I began to unravel — and will continue to unravel for a very long time — romanticized relics from my fabric of life. I am beginning to heal the parasitic thoughts that poisoned my mind as a young child by weaving my own ideas and perceptions. In doing so I am re-writing the stories of and for many Cypriot women of the past as well as the present. Stories that unveil their resilience while being minimized into mere objects, ready to manufacture craft goods and children. While these may have been uncovered stories of the past, their impacts loomed heavily on my experiences in the present.
I met my husband in 2014. He is tall, kindhearted and a better “homemaker” than what my family ever expected me to be. What struck me the most when we first met was that he was not your “typical idea” of what you would expect from the category of “man” in a relationship; at least compared to some of the guys that I’d been with in the past.
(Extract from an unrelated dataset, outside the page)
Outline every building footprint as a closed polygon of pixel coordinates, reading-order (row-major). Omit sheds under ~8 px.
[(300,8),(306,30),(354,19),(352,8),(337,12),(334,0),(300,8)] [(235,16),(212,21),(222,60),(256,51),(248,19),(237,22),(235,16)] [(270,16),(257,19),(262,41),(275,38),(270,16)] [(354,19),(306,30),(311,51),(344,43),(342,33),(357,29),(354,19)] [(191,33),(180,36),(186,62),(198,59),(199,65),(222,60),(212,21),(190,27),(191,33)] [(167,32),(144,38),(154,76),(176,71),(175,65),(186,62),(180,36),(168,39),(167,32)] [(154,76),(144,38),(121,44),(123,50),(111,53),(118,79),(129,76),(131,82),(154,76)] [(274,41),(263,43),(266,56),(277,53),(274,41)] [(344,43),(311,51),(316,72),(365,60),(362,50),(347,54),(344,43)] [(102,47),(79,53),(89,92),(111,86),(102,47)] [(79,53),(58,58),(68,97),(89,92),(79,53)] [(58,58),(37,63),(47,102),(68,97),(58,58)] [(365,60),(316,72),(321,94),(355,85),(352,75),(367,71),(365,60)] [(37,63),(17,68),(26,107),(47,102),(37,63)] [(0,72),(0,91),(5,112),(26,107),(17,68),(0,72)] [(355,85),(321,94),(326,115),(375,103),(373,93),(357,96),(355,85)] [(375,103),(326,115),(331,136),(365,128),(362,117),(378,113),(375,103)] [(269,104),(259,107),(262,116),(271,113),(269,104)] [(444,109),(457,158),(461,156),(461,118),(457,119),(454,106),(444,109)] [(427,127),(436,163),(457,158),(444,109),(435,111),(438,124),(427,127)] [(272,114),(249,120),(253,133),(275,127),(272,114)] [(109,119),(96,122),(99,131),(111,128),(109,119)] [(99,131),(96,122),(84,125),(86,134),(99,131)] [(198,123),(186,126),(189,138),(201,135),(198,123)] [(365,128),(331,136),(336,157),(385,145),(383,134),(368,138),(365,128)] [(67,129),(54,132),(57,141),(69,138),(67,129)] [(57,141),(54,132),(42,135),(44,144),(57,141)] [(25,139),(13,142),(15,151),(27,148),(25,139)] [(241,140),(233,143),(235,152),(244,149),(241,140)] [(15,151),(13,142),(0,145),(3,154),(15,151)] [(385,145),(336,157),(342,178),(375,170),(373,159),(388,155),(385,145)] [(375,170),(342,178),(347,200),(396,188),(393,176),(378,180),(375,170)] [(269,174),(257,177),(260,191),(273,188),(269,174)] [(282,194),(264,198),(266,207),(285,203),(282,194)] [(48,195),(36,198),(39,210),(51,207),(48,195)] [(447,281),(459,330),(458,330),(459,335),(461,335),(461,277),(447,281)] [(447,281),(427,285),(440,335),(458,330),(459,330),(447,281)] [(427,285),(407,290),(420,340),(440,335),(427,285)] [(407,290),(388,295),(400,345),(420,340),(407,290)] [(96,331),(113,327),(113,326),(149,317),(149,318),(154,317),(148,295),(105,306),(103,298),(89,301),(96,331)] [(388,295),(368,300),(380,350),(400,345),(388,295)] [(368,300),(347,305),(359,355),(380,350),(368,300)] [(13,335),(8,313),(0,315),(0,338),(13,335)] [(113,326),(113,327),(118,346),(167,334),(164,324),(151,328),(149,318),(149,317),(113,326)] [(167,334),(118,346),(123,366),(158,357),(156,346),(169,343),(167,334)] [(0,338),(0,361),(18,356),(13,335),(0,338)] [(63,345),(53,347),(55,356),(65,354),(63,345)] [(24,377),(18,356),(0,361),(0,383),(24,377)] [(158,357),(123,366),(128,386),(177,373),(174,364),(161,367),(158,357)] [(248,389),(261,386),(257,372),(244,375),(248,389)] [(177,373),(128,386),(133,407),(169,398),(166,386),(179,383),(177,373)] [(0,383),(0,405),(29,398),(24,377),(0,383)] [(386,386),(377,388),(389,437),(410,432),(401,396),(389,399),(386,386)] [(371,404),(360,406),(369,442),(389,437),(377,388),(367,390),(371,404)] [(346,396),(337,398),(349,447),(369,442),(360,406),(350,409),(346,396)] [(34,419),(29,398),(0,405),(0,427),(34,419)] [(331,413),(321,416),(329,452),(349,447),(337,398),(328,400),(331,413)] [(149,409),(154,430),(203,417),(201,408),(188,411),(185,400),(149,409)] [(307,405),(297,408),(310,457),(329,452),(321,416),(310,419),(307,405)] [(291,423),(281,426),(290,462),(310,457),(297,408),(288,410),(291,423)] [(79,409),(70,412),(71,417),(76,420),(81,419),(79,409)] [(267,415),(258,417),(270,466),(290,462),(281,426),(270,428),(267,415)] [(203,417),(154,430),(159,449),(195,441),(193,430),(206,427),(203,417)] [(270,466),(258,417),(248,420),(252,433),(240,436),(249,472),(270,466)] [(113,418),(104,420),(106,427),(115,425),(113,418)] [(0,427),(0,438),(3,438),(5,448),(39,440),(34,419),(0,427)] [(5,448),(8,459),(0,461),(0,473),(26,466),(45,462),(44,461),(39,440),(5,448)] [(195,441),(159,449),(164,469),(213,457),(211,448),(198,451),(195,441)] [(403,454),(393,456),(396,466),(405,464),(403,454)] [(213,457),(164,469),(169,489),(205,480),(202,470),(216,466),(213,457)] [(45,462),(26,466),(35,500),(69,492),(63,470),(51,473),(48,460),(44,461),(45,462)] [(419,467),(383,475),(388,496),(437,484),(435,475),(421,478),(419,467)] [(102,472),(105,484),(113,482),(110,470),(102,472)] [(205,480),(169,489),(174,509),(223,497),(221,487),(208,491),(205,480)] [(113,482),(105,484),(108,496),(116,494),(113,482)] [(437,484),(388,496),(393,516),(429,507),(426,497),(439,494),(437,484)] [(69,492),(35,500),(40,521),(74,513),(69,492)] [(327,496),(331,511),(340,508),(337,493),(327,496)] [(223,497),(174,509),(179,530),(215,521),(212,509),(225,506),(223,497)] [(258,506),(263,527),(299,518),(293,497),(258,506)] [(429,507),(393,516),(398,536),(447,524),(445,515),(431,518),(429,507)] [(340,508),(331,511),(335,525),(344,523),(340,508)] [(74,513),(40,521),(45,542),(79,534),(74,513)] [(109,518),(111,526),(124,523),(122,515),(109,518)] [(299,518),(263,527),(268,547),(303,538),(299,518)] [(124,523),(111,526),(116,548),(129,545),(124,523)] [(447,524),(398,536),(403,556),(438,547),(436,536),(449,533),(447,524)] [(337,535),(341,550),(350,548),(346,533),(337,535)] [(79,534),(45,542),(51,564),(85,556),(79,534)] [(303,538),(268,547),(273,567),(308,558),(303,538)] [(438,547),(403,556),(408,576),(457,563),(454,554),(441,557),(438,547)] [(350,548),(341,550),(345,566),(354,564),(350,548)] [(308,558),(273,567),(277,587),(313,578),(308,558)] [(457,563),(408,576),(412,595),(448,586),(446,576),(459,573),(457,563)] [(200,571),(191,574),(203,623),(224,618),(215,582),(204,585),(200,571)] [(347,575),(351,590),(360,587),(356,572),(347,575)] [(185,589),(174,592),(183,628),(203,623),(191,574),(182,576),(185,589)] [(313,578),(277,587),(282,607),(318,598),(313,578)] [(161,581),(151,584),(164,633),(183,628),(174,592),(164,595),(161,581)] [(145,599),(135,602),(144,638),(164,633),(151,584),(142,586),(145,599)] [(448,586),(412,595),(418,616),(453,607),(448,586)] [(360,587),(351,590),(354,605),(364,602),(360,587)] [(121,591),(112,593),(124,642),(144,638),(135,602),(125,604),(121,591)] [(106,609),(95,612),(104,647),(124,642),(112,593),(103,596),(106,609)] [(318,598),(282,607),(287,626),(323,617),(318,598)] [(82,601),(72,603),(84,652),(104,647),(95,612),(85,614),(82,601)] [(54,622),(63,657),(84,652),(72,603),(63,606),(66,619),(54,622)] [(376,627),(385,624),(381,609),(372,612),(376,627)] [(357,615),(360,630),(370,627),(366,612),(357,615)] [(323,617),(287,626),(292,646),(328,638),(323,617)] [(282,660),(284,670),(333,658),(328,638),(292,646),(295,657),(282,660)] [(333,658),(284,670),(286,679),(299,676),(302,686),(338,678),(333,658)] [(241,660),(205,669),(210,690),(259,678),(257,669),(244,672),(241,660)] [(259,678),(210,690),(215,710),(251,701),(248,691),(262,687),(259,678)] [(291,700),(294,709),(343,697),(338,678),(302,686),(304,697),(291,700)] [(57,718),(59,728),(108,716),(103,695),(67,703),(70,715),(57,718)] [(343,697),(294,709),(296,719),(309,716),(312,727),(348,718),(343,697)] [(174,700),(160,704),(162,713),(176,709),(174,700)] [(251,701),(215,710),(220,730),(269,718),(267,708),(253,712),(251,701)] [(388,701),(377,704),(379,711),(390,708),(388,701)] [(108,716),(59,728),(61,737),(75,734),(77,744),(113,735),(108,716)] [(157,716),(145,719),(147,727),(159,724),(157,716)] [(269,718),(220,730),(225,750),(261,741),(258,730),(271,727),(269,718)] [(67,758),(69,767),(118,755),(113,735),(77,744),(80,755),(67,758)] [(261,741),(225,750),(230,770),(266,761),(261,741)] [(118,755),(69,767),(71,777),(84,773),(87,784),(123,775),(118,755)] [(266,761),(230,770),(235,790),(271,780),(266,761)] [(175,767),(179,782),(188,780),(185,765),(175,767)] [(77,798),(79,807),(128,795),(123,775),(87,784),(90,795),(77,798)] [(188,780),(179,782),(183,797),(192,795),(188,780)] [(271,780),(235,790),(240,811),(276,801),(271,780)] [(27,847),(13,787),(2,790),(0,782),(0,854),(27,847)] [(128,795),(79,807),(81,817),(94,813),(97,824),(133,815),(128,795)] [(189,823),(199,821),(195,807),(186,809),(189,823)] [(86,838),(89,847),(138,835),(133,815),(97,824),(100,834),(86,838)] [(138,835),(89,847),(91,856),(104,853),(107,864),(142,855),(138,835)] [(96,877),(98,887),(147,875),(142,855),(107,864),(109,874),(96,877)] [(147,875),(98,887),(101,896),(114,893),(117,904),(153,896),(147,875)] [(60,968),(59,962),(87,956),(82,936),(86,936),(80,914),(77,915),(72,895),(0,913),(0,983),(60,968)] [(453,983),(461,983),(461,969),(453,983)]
He knew how to take care of himself and kept things tidy, which was no longer left as a job for me. He had a profound joy for cleaning and organizing. It was refreshing to meet someone like him. Even though I exhibited confidence in finding a partner with such noble qualities, deep down I never deemed it to be possible.
My husband never placed traditional expectations on me or pressure me into changing who I am as a modern woman. He accepted me for who I am while embracing the idea of homemaking for the both of us. It was a match made in heaven.
By the time we got married, the rift between my family and I had grown bigger. I kept my marriage a secret. While I was happier than ever to have met the love of my life, my family didn’t hold the same approach. When a whistleblower eventually informed my family that I was married, they callously and dispassionately announced that I was “his problem now.”
I didn’t hear much from them after they found out about our marriage. To them, I was just a piece of property for sale that had “finally” been sold and taken off their shoulders.
At the time, I could not understand why having an additional X chromosome gave anybody the right to dehumanize me to a mere burden. I often contemplated how my external physical attributes “made me” a woman and laid the fertile ground to manufacture disheartening ideologies about what exactly a “woman’s place” was.
I rejected my family’s given identity and embraced my new life and the beginning of a journey I could never have imagined.
We welcomed our daughter into the world in 2017. Today, it’s become imperative for me as a mother to show my daughter on a daily basis what it means to be a woman and embody the potential of womanhood.
Expressing how historically rooted gendered oppression has impacted my life experiences through my art is important to me. Turning to my art is my way of creating something new with my life and showing my daughter that our history does not define us.
The stories that I’ve shared are only a tiny fraction of the suppression and abuse I endured growing up. The reality is much more stark and complex. That is why I choose everyday to do the work and strive to heal, and re-write my story while re-discovering my identity and being a role model for my daughter . I do it to heal and I always strive to be an example for not just my daughter but for all women out there who are actively and maliciously being suppressed by their “benefactors.”
Accepting the suppression is normalizing it, and normalizing it means more of it. I urge women and anyone reading to create your own ideals, to work towards healing, eliminate and replace these ideologies that infested our minds on the grounds that others are superior to us. Our handlers no longer have power over us. We hold the keys to our own innate power within us. Seek it, find it, embrace it — and above all, embody it.